THE PROBLEM → Copy the forum post about judging degree courses word for word, starting with "That's not to" and going on through "who attend it.".
:: EXERCISE PASSAGE
I'm With Stupid
Well-Known Member
- Joined
- 6 May 2013
- Messages
- 20,341
The employment figures are really difficult to judge though. Because when do you judge it? I'd argue that any measure you can come up with would be massively flawed. Either we judge it a couple of years after graduation, which naturally favours certain fields with a high short-term return on investment. Or you judge it by long-term results, by which point the degree programme is likely to have evolved so much that it's meaningless. Basically you're trying to judge something that supposedly benefits someone for their entire life on the first few years of their career.For example if there are 10 universities offering the same degree course, and 4 have great figures around drop out and employment rates, 4 are ok and 2 have really bad figures - discernibly worse than the others - then a cap would be placed on the number of students who can sign up for the two worst courses. That’s it in a nutshell.
That's not to mention fields that are inherently safer. If you do a nursing degree, your chances of finding a job are basically 'when can you start?' Whereas with something like music, most people are not going to get a high paying job in the field, but occasionally you get an Adele or an Amy Winehouse. If the Man City academy was judged by how many people end up playing football professionally, it'd be shut down. But that doesn't mean that it's not valuable, not just for Phil Foden, but for most of the people who attend it.
::::
:: DATASET RECORDS
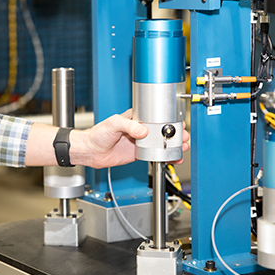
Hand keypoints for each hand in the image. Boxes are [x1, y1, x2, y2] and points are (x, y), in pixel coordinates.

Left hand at [70, 110, 188, 168]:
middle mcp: (140, 129)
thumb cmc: (97, 134)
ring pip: (161, 143)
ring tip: (182, 148)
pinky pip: (155, 154)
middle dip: (175, 134)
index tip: (177, 125)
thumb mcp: (113, 124)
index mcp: (135, 117)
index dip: (168, 121)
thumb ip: (128, 125)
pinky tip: (173, 158)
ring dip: (173, 145)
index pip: (155, 117)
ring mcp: (140, 141)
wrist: (90, 151)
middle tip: (183, 138)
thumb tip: (142, 130)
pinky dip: (165, 157)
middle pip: (162, 130)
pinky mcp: (138, 153)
::::
ANSWER SECTION →
That's not to mention fields that are inherently safer. If you do a nursing degree, your chances of finding a job are basically 'when can you start?' Whereas with something like music, most people are not going to get a high paying job in the field, but occasionally you get an Adele or an Amy Winehouse. If the Man City academy was judged by how many people end up playing football professionally, it'd be shut down. But that doesn't mean that it's not valuable, not just for Phil Foden, but for most of the people who attend it.